A ses débuts, Dexia avait accordé à peu près normalement des crédits aux collectivités locales ; à des taux fixes, sans surprise. Mais les besoins des collectivités, tels que perçus par les candidats aux élections locales, ont continué à augmenter de façon considérable au rythme des promesses électorales alors que ces mêmes promesses ne permettaient pas d’augmenter les impôts locaux. Il a fallu chercher tous les moyens de faire baisser la charge des intérêts des prêts ainsi contractés. C’était l’intérêt premier des élus locaux. Dans un monde où les mathématiques sont devenues l’unique critère de jugement, où les statistiques tiennent lieu de lois prédictives et où l’économie politique a laissé la place à l’économétrie, on a imaginé des crédits à taux variable. Pour que ces taux soient les plus faibles possible, on a imaginé des montages sophistiqués qui ne pouvaient répondre aux attentes que dans la mesure où les paris faits sur l’évolution future seraient vérifiés par la suite. Parmi ces paris, il y avait celui d’une croissance économique soutenue risquant d’entraîner rapidement les taux à la hausse. De même, la politique suivie par Jean-Claude Trichet à la tête de la Banque centrale européenne devait conduire à un euro fort. On indexa donc les crédits contractés par les entreprises sur le franc suisse puisque celui-ci ne pouvait que baisser et l’on organisa des formules de calcul qui permettaient de gagner en cas de hausse des taux ! Hélas, la crise grecque est passée par là, révélant à quel point les dettes publiques étaient devenues insupportables ; les taux ont continué à baisser tandis que le Franc suisse a vu sa valeur en euros s’envoler. La catastrophe fut d’autant plus grande qu’à l’instar des fameux prêts « subprimes » dont on a tant parlé, certains crédits bénéficiaient de taux ou d’amortissements réduits les premières années (environ 1,5 % pendant 3 à 5 ans, alors que sur le marché les taux normaux correspondants tournaient autour de 5 %).
Dexia n’est plus
Au moment de leur souscription aucun élu en place ne pensait qu’un retournement aussi brutal de conjoncture se produirait pendant leur mandat. Le risque existait bien mais les hauts fonctionnaires, surtout ceux qui ont pris l’habitude de commencer leur carrière à Bercy avant de la poursuivre dans des « banques privées » puis de revenir – fortune faite – dans un quelconque prestigieux corps d’État afin d’y bénéficier d’une retraite plus avantageuse, avaient garanti que les « modèles » informatiques qui servaient de support aux formules élaborés pour ces crédits ne présentaient aucun risque… Si un problème devait survenir cela ne pourrait se produire que du temps de leur successeur (leur adversaire politique ?).

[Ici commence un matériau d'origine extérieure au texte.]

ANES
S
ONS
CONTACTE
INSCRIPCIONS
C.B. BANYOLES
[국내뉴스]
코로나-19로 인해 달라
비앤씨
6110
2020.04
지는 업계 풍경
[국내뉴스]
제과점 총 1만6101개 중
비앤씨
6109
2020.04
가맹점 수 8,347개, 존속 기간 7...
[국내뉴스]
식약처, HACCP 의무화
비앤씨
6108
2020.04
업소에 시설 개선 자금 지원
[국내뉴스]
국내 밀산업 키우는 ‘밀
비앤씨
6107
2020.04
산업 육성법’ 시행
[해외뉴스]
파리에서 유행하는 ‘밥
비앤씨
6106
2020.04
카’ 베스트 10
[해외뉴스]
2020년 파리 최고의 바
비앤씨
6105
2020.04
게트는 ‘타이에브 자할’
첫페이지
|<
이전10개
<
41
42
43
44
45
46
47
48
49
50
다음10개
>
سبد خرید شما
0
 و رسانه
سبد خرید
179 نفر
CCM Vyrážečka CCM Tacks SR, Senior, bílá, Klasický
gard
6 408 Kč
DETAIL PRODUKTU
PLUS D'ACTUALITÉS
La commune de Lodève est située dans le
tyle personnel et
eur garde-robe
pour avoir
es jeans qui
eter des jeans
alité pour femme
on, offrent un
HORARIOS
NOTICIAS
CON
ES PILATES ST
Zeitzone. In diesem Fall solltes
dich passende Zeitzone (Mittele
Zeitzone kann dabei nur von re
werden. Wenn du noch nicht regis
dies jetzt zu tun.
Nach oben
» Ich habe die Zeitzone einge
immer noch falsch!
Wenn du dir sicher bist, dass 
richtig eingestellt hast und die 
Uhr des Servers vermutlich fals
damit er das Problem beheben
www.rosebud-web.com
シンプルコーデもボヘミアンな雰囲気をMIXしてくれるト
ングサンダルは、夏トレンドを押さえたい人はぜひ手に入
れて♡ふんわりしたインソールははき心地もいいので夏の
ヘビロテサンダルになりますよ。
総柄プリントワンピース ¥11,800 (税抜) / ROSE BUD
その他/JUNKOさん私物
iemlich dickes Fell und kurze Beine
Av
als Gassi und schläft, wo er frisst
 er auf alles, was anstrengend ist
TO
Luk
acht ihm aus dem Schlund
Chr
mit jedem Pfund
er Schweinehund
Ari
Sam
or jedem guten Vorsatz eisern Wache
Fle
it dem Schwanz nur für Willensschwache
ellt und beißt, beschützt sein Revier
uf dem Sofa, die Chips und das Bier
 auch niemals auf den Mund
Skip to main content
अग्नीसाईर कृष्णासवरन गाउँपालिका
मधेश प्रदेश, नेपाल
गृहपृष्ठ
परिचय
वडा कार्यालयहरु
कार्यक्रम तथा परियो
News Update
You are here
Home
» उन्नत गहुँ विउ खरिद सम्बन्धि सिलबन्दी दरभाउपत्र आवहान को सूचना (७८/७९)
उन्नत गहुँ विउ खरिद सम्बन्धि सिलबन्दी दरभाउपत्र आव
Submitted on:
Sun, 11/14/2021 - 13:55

Hélas, ces hauts fonctionnaires ne maitrisaient pas plus les modèles mathématiques utilisés que les élus locaux ; plus grave, il ne maîtrisait pas non plus la conjoncture économique. Dès que celle-ci s’est retournée, ils se sont tous retrouvés incapables de réagir.

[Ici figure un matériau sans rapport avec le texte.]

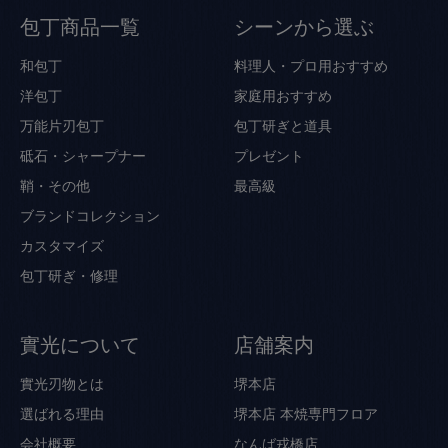
包丁商品一覧
シーンから選ぶ
和包丁
料理人・プロ用おすすめ
洋包丁
家庭用おすすめ
万能片刃包丁
包丁研ぎと道具
砥石・シャープナー
プレゼント
鞘・その他
最高級
ブランドコレクション
カスタマイズ
包丁研ぎ・修理
實光について
店舗案内
實光刃物とは
堺本店
選ばれる理由
堺本店 本焼専門フロア
会社概要
なんば戎橋店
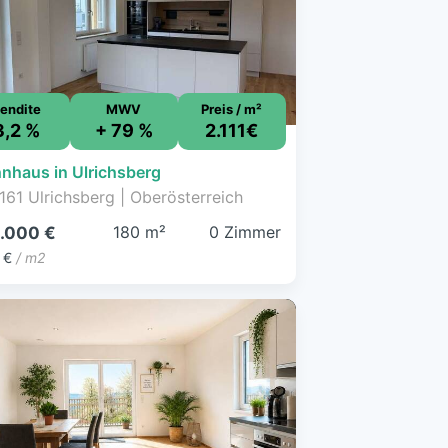
endite
MWV
Preis / m²
3,2 %
+ 79 %
2.111€
nhaus in Ulrichsberg
161 Ulrichsberg | Oberösterreich
180 m²
0 Zimmer
.000 €
 €
/ m2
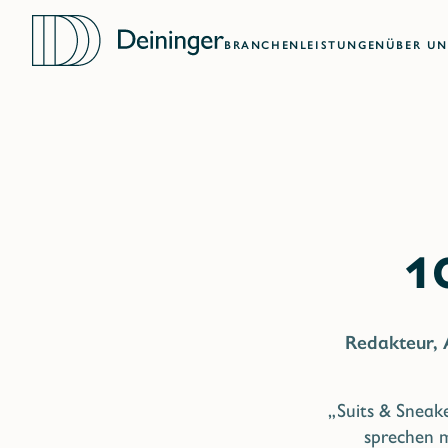
BRANCHEN
LEISTUNGEN
ÜBER UN
Redakteur,
„Suits & Sneake
sprechen 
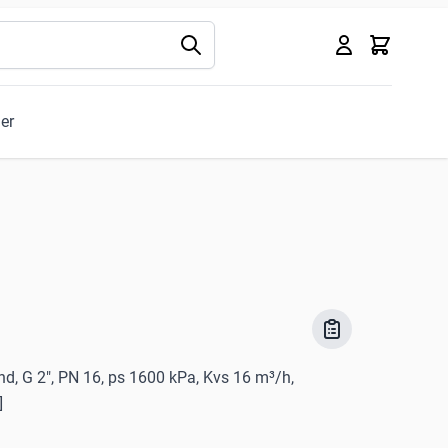
Kurv
ler
nd, G 2", PN 16, ps 1600 kPa, Kvs 16 m³/h,
]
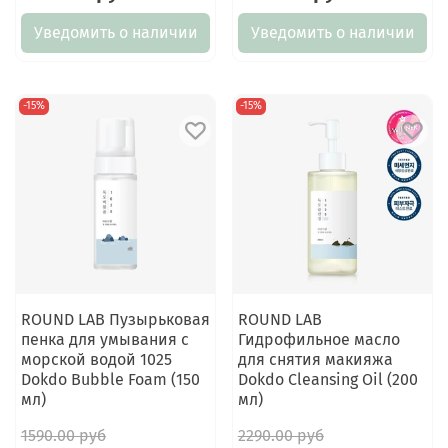
Уведомить о наличии
Уведомить о наличии
-15%
-15%
ROUND LAB Пузырьковая
ROUND LAB
пенка для умывания с
Гидрофильное масло
морской водой 1025
для снятия макияжа
Dokdo Bubble Foam (150
Dokdo Cleansing Oil (200
мл)
мл)
1590.00 руб
2290.00 руб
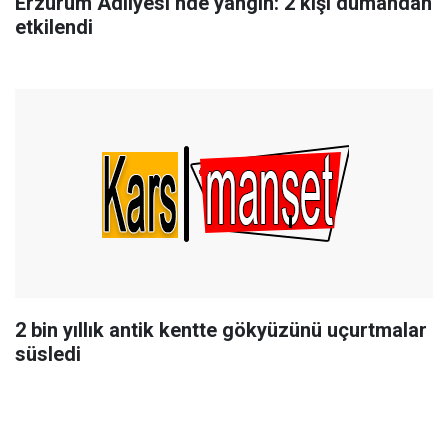
Erzurum Adliyesi’nde yangın: 2 kişi dumandan
etkilendi
2 bin yıllık antik kentte gökyüzünü uçurtmalar
süsledi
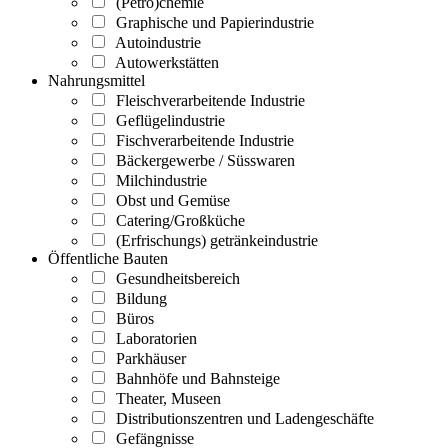
(Petro)chemie
Graphische und Papierindustrie
Autoindustrie
Autowerkstätten
Nahrungsmittel
Fleischverarbeitende Industrie
Geflügelindustrie
Fischverarbeitende Industrie
Bäckergewerbe / Süsswaren
Milchindustrie
Obst und Gemüse
Catering/Großküche
(Erfrischungs) getränkeindustrie
Öffentliche Bauten
Gesundheitsbereich
Bildung
Büros
Laboratorien
Parkhäuser
Bahnhöfe und Bahnsteige
Theater, Museen
Distributionszentren und Ladengeschäfte
Gefängnisse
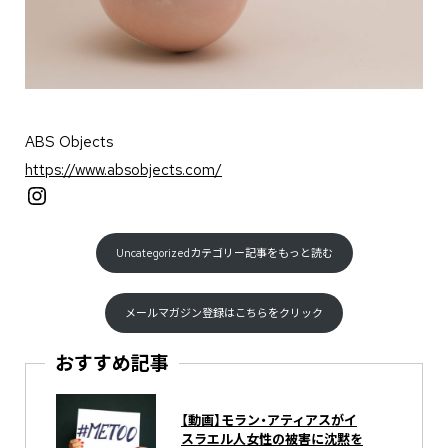
ABS Objects
https://www.absobjects.com/
Instagram
Uncategorizedカテゴリー記事をもっと読む
メールマガジン登録はこちらをクリック
おすすめ記事
【動画】モラン・アティアスがイ
スラエル人女性の被害に沈黙を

Dexia n’est plus. Sa branche belge a été nationalisée, sa branche luxembourgeoise est passée sous le contrôle d’un fonds qatari et sa branche française n’a été sauvée que par la garantie de l’État (du contribuable). Pour achever de liquider cette situation, ne reste plus qu’à laisser certaines collectivités locales faire faillite. Il faut bien que la France conserve son « triple A », sinon la charge des intérêts sur les emprunts d’État en cours va encore s’envoler et le contribuable sera à nouveau sollicité.